Lo fui todo.
Todo lo que el viento quiso que fuera lo fui.
Humo de brisas que un ángel insobornable desata.
Viento.
Mi única patria. El suelo que recorro. La madre que me habita. El cielo que descorro.
La locura y la cordura. La muerte y la eternidad. El polvo y
la codicia.
Viento.
Todo el resto es impostura. Laberintos señalados. Inauténticas imágenes de Dios.
Cierto es que no toleré la muerte. La muerte cotidiana. La serrana muerte. La muerte gentil.
Cierto es, más cierto aún es que deliré una sucia sombra de
padre para redimir a los dioses bárbaros, y culpar a las lícitas serpientes, y aspirar a una rara eternidad.
Y todo es parte de una sinfónica argucia. Que descree del ángel. Que prefiere ser nada a ser todo y al terror.
Porque el ángel también es, olvidaba decirlo, una insólita fiebre y un encuentro a solas con la monstruosa sombra que sos.
El amor. Sí. El amor ha descreído del agua. Del moho verde del agua. El amor ha descreído del tiempo. Ha descreído del credo de una insulsa eternidad.
Yo, Hamlet, el viento. Yo, Hamlet, las llamas. Yo, Hamlet, el fuego alto y las letras clavadas sin premio en la conciencia irreversible de una increíble humanidad.
He dicho, lo recuerdo ahora, que la cosa estaba entre dos cosas. Pero la cosa es una y está olvidada.
Viento.
Mi padre ha fallecido de justicia. Viento. Mi madre y mi amada también lo están o lo estarán.
Guardo fidelidad a la impericia. De ser llevado a rastras por la tierra. De acabar un día cualquiera siendo de aire, siendo de alga, de sombra, siendo de otro, despeinado, sucio, en la cornisa impía de una cima de pájaros, de nubes, alas, y de fragilidad.
Guardo.
Eso sí. Guardo.
Guardo para mí los goces de la más sensata de las locuras. Guardo para mí una
tumba al aire libre que me guarde. Guardo para mí una calle polvorienta, el beso ensalivado
de una hembra, una espada sin vaina, cenizas, rubor, y un sabor insensato de pasante o pasada eternidad.
Vamos.
Vamos fuera de este infierno de saber.
Arruinemos las delicias de creer si quién soy yo, si quién
sos vos, si él es él.
Viento.
Viento.
Una sola comadreja intempestiva puede salvar esta inocencia de querer matar al viento con un rancho de paja, una reja de ladrillos, un palacio inmóvil de barro o de piedras de cristal.
Viento.
Los gusanos se aprovechan, es verdad, del ángel delincuente, pero ellos saben que nada es de él. Ni siquiera él mismo es de él.
Viento.
Pero soy príncipe.
Es una pena que no llegue el olvido y sea tigre en la
sabana, Jesús en el desierto, Jehová en la zarza ardiendo, un gato triste a la mañana o la mano en vano que lo busca lenta para acariciar.

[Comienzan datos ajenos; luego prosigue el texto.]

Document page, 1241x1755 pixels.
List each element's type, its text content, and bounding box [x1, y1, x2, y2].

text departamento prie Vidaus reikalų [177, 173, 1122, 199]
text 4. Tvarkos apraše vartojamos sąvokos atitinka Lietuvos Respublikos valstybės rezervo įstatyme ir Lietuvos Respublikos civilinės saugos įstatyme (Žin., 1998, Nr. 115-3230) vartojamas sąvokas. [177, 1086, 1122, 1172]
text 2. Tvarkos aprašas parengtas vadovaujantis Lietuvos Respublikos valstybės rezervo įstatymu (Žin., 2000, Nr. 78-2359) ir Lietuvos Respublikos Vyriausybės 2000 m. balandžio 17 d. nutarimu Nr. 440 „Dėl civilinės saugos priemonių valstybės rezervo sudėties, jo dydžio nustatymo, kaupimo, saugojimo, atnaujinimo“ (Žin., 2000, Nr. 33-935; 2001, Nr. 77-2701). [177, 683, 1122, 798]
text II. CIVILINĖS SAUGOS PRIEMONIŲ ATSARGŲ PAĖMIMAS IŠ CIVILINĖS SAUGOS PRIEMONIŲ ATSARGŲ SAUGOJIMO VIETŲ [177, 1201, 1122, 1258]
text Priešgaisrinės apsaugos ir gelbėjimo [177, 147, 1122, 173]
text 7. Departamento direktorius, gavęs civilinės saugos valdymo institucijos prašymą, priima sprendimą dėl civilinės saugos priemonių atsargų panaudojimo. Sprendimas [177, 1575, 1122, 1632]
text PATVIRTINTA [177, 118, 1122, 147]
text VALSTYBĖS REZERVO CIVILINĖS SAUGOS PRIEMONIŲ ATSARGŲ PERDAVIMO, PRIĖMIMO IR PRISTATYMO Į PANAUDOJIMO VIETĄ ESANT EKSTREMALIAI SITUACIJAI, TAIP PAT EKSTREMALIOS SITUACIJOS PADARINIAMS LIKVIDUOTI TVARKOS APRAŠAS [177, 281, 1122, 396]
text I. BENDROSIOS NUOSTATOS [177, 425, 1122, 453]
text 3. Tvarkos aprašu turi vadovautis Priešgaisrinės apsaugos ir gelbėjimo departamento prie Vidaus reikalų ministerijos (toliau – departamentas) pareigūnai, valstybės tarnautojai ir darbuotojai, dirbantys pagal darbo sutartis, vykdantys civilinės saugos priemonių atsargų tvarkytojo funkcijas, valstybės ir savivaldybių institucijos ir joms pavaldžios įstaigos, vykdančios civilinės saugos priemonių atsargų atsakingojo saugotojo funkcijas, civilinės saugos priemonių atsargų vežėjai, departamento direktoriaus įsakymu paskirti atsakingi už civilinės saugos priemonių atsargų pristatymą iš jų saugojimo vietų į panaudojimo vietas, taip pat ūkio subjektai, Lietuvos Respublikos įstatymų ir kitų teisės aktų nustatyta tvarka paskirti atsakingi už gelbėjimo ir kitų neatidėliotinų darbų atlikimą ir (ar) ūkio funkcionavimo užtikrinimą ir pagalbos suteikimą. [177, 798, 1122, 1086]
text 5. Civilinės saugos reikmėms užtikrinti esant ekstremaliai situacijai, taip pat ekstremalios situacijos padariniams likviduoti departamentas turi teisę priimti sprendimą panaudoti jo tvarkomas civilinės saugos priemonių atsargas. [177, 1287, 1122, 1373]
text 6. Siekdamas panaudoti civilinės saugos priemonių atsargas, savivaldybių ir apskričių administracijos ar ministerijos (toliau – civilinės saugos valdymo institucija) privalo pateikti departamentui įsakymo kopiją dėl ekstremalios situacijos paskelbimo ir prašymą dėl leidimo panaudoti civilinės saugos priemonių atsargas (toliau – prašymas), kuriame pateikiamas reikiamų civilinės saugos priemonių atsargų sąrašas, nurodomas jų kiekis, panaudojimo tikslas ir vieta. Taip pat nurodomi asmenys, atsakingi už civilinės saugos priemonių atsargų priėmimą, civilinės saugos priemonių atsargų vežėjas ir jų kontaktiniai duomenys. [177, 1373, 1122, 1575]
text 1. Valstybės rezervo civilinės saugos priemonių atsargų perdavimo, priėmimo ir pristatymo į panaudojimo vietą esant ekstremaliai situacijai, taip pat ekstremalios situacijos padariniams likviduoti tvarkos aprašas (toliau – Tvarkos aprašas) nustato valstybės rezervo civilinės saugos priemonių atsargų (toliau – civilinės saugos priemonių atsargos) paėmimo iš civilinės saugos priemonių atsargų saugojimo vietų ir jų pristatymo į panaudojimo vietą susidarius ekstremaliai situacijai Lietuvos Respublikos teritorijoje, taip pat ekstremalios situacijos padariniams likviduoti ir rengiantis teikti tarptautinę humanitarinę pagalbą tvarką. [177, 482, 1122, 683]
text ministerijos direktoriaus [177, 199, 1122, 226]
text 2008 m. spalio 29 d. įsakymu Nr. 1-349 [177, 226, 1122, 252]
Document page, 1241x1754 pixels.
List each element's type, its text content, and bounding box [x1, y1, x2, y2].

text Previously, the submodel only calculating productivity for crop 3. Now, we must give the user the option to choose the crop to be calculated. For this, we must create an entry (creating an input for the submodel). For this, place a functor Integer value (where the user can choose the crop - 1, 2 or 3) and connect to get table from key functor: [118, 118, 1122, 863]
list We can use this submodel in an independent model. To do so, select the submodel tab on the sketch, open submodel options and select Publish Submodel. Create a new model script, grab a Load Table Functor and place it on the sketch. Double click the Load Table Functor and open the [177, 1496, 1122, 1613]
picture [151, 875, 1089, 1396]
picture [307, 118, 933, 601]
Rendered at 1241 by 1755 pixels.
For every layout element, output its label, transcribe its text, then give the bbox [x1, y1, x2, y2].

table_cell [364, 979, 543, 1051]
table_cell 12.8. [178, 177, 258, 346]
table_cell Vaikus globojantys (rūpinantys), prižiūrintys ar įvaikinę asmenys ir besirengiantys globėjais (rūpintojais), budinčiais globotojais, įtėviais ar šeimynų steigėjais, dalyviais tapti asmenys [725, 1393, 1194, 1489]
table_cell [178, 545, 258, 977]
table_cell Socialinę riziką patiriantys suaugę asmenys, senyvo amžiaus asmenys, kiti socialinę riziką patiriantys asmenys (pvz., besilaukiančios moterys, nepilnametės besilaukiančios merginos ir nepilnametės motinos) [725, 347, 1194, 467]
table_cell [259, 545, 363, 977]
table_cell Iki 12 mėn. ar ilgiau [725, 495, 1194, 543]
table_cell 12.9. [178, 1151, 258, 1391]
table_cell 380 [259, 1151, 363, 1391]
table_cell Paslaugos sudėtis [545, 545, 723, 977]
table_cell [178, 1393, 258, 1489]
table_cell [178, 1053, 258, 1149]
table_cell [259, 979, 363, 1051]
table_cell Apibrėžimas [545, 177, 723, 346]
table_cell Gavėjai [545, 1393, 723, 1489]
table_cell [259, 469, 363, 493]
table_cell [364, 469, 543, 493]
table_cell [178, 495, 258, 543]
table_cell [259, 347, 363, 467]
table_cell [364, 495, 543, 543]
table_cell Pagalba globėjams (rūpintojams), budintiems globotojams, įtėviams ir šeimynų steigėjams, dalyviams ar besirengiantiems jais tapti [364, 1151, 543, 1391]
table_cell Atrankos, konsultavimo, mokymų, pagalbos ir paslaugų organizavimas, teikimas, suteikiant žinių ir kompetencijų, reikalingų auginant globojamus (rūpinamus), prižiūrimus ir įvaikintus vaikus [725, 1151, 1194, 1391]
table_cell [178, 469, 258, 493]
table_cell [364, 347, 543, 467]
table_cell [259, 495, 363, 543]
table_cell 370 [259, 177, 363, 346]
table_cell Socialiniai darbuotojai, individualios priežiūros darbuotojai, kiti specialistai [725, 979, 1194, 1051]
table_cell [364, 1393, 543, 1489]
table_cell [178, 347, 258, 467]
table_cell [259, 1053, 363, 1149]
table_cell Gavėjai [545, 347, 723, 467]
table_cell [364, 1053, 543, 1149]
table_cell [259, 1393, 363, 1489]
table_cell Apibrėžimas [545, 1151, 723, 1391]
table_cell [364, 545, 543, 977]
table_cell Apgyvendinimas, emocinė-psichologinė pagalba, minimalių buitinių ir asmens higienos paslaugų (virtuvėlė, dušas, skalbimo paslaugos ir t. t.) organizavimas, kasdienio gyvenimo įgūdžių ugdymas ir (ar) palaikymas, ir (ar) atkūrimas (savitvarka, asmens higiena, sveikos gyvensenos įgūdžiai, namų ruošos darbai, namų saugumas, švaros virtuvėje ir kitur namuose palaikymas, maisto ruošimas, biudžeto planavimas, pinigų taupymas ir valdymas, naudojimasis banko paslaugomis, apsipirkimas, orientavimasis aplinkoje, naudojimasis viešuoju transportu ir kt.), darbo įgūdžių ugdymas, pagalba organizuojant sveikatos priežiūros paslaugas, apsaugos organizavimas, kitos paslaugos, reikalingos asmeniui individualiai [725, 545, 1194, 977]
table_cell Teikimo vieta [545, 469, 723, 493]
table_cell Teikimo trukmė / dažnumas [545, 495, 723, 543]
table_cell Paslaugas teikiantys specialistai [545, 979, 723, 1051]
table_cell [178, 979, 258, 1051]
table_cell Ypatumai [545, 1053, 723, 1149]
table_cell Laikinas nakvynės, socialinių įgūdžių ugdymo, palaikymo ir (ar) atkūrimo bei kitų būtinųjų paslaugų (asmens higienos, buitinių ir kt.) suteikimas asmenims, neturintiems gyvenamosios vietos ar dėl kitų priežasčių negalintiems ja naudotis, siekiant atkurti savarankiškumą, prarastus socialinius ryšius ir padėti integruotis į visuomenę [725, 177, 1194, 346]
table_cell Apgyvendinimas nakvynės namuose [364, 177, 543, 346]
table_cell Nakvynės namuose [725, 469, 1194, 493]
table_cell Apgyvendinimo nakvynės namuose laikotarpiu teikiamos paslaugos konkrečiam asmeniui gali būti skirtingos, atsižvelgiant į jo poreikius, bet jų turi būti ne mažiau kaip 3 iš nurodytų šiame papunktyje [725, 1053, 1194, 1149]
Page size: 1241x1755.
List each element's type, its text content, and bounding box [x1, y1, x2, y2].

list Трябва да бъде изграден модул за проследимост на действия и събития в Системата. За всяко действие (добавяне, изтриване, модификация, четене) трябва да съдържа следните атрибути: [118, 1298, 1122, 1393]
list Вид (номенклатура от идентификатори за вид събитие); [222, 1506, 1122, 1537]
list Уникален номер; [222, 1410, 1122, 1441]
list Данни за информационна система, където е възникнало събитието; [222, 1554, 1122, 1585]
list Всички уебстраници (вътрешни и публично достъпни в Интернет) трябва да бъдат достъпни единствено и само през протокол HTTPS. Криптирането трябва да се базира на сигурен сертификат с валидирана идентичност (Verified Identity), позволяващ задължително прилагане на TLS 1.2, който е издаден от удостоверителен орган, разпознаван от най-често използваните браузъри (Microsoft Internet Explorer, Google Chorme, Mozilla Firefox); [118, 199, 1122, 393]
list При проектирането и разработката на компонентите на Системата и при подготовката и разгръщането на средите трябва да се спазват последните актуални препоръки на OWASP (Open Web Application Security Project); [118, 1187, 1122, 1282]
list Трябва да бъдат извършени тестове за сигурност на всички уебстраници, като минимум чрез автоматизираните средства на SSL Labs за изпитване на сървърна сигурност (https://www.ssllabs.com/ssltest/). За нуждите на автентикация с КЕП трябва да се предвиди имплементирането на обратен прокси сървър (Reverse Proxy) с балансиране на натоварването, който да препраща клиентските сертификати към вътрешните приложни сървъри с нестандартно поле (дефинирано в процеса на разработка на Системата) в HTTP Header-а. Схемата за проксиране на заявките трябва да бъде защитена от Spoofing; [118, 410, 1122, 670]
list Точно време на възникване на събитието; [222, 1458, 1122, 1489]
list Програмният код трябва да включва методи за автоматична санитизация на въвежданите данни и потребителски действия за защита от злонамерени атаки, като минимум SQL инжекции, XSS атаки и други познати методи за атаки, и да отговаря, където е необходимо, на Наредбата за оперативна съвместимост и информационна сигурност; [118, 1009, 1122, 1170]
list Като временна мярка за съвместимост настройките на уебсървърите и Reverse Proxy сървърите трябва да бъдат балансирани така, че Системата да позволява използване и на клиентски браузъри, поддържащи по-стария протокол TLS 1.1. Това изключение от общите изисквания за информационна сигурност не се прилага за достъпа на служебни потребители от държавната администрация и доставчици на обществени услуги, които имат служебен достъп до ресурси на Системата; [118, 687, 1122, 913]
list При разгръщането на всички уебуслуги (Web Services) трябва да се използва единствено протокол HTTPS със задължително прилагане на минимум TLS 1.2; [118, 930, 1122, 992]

Es una pena no dejar de saber nunca que un hombre ya hace mucho me ha clavado con un nombre y una historia en una farsa de verdad.
Oh amo! Oh magnífico amo que me has hecho decir todo lo que yo jamás hubiera podido ni siquiera sospechar. Oh miserable amo! que has precisado mi boca para hablar de gusanos, de una tumba en plena tierra, de una lucha absurda de puñales, de títeres de carne, de ridículas voluntades, de mil espadas prostitutas, de caranchos entintados, y una hermosa muchachita que se ha muerto en soledad.
Porque alguien debía entender. ¿No?
Y el que entiende vive o muere de verdad.
Viento.
Yo no sé si es suficiente la ternura.
Viento.
El amor no sé.
Abramos los cuatro rumbos cardinales que nos vidrian. Despejemos la esperanza de saber qué día es hoy.
Total...
Total mañana será otra muerte.
Total mañana será otra vida.
Total mañana será otra vida.
Total mañana quizá yo vuelva a despertar.